All we need to do is get the date arguments and compare them! This means that defining operators, while sounding scary, becomes mostly busy work. We need to do this somewhat boring work for all operators separately. Once we have that, however, we can even register our type as an operator class for b-tree:

CREATE OPERATOR CLASS ddate_ops
DEFAULT FOR TYPE ddate USING btree AS
    OPERATOR 1 <,
    OPERATOR 2 <=,
    OPERATOR 3 =,
    OPERATOR 4 >=,
    OPERATOR 5 >,
    FUNCTION 1 ddate_cmp(ddate, ddate);

The most interesting operator is probably ~, which performs regex match. Check it out if this blog post has whet your appetite (C, SQL).

Adding casts

Finally, we define some casts from dates to discordian dates. Let’s start with C this time, since it contains all things you know already:

PG_FUNCTION_INFO_V1(date_to_ddate);
Datum date_to_ddate(PG_FUNCTION_ARGS) {
    DateADT date = PG_GETARG_DATEADT(0);
    DDate *result;

    result = (DDate *) palloc(sizeof(DDate));
    result->julian_day = date + POSTGRES_EPOCH_JDATE;

    PG_RETURN_POINTER(result);
}

PG_FUNCTION_INFO_V1(ddate_to_date);
Datum ddate_to_date(PG_FUNCTION_ARGS) {
    DDate *ddate = (DDate *) PG_GETARG_POINTER(0);
    DateADT result;

    result = ddate->julian_day - POSTGRES_EPOCH_JDATE;

    PG_RETURN_DATEADT(result);
}

At this point, all of this should be familiar to you. The functions follow the usual structure, the only new additions are PG_*_DATEADT, which get and return date types, respectively.

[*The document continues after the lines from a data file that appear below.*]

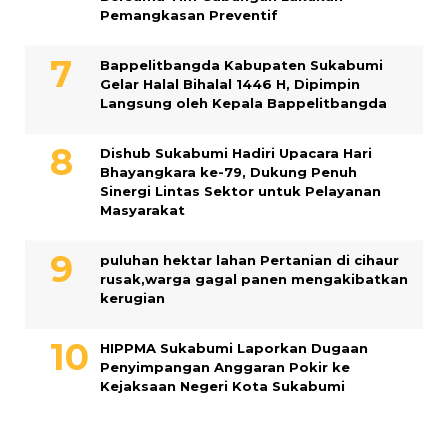
Pemangkasan Preventif
Bappelitbangda Kabupaten Sukabumi
Gelar Halal Bihalal 1446 H, Dipimpin
Langsung oleh Kepala Bappelitbangda
Dishub Sukabumi Hadiri Upacara Hari
Bhayangkara ke-79, Dukung Penuh
Sinergi Lintas Sektor untuk Pelayanan
Masyarakat
puluhan hektar lahan Pertanian di cihaur
rusak,warga gagal panen mengakibatkan
kerugian
HIPPMA Sukabumi Laporkan Dugaan
Penyimpangan Anggaran Pokir ke
Kejaksaan Negeri Kota Sukabumi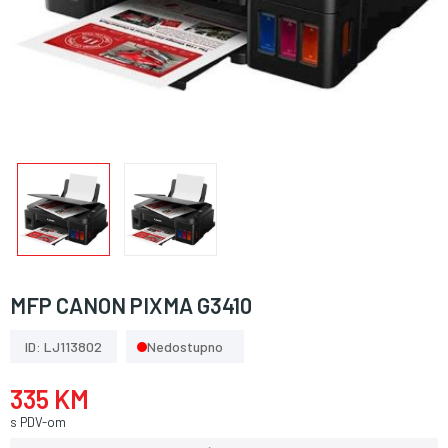
MFP CANON PIXMA G3410
ID: LJ113802
Nedostupno
335 KM
s PDV-om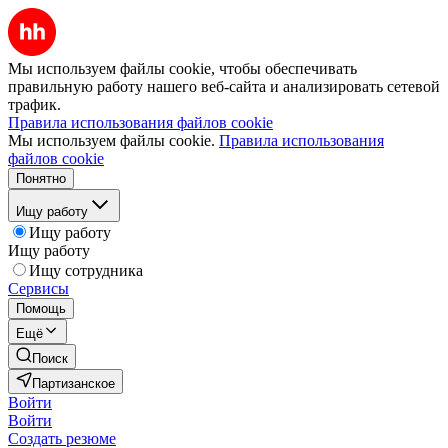
Мы используем файлы cookie, чтобы обеспечивать
правильную работу нашего веб-сайта и анализировать сетевой
трафик.
Правила использования файлов cookie
Мы используем файлы cookie.
Правила использования
файлов cookie
Понятно
Ищу работу
Ищу работу
Ищу работу
Ищу сотрудника
Сервисы
Помощь
Ещё
Поиск
Партизанское
Войти
Войти
Создать резюме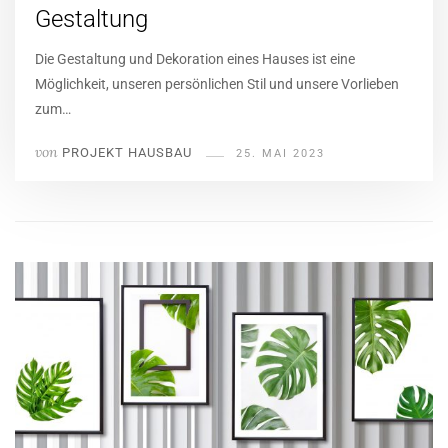
Gestaltung
Die Gestaltung und Dekoration eines Hauses ist eine
Möglichkeit, unseren persönlichen Stil und unsere Vorlieben
zum…
von
PROJEKT HAUSBAU
25. MAI 2023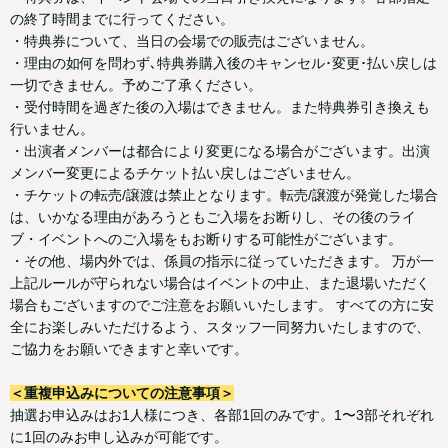
の終了時間までに行ってください。
・特典券について、当日の会場での販売はございません。
・理由の如何を問わず､特典券購入後のキャンセル･変更･払い戻しは
一切できません。予めご了承ください。
・受付時間を過ぎた後の入場はできません。また特典券引き換えも
行いません。
・出演者メンバーは都合により変更になる場合がございます。出演
メンバー変更によるチケット払い戻しはございません。
・チケットの転売/譲渡は禁止となります。転売/譲渡が発覚した場合
は、いかなる理由があろうともご入場をお断りし、その後のライ
ブ・イベントへのご入場をもお断りする可能性がございます。
・その他、場内外では、係員の指示に従っていただきます。 万が一
上記ルールが守られない場合はイベントの中止、また退場いただく
場合もございますのでご注意をお願いいたします。 すべての方に安
全にお楽しみいただけるよう、スタッフ一同努力いたしますので、
ご協力をお願いできますと幸いです。
＜重複申込みについての注意事項＞
抽選お申込みはお1人様につき、各部1回のみです。1〜3部それぞれ
に1回のみお申し込みが可能です。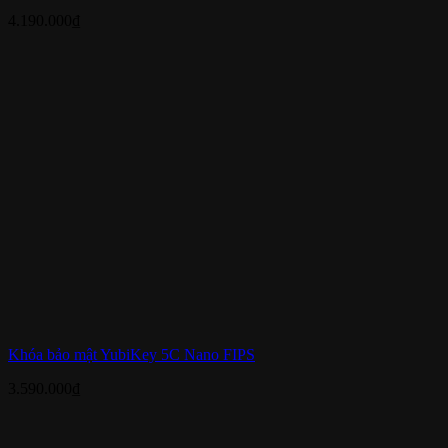
4.190.000
₫
Khóa bảo mật YubiKey 5C Nano FIPS
3.590.000
₫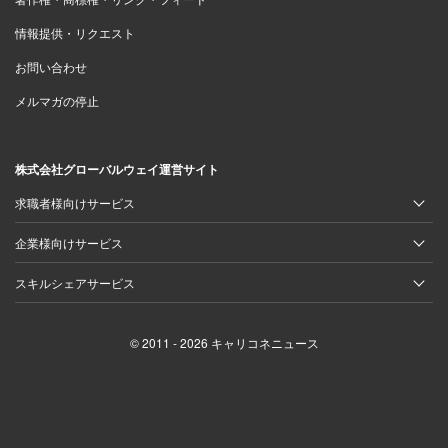
情報提供・リクエスト
お問い合わせ
メルマガの停止
株式会社グローバルウェイ運営サイト
求職者様向けサービス
企業様向けサービス
スキルシェアサービス
© 2011 - 2026 キャリコネニュース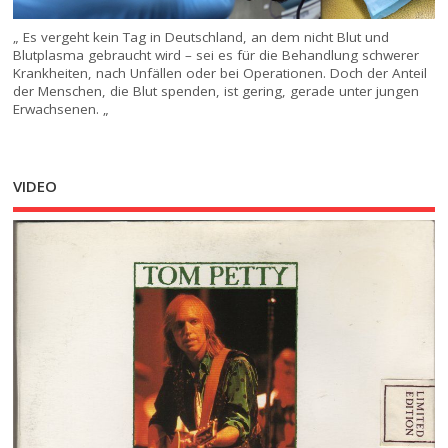
„ Es vergeht kein Tag in Deutschland, an dem nicht Blut und
Blutplasma gebraucht wird – sei es für die Behandlung schwerer
Krankheiten, nach Unfällen oder bei Operationen. Doch der Anteil
der Menschen, die Blut spenden, ist gering, gerade unter jungen
Erwachsenen. „
VIDEO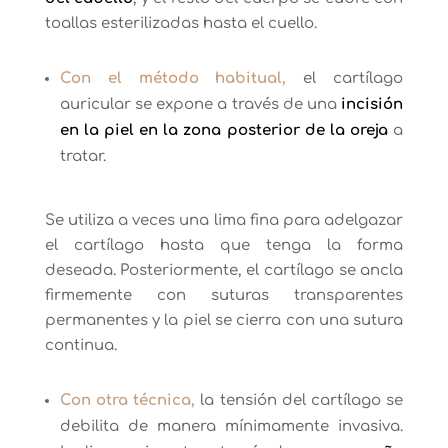
toallas esterilizadas hasta el cuello.
Con el método habitual,
el cartílago
auricular se expone a través de una
incisión
en la piel en la zona posterior de la oreja
a
tratar.
Se utiliza a veces una lima fina para adelgazar
el cartílago hasta que tenga la forma
deseada. Posteriormente, el cartílago se ancla
firmemente con suturas transparentes
permanentes y la piel se cierra con una sutura
continua.
Con otra técnica,
la tensión del cartílago se
debilita de manera mínimamente invasiva.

On the SQL side, the addition is also quite simple:

CREATE CAST (date AS ddate) WITH FUNCTION date_to_ddate(date) AS IMPLICIT;
CREATE CAST (ddate AS date) WITH FUNCTION ddate_to_date(ddate) AS IMPLICIT;

We tell PostgreSQL how to cast dates to ddates and vice versa, and we allow for implicit casts, type safety be damned.

And that’s it! You’ve just built a full data type for PostgreSQL, including all manner of quite advanced functionality such as b-tree indexing, casts, and operators!

Fin

I hope this post made it clear to you just how delightful I find the PostgreSQL extension API. It is one of the least intrusive APIs that doesn’t get in the way while being powerful and straddling the gap between the higher and lower levels of the database effortlessly. Honestly, I was quite in awe.

The truth of the matter, however, is that most of us will never or very rarely need to write PostgreSQL extensions, so we won’t get to play with the API. Truth be told: most of the time it’s probably a bad idea. I hope this blog post comes in handy for you in the rare cases where it isn’t.

Footnotes

1. In reality, we also need a Makefile that uses PGXS, but I will omit that for the purposes of this post, since building the extension is a minor concern. If you are truly interested, check the Makefile in the repository.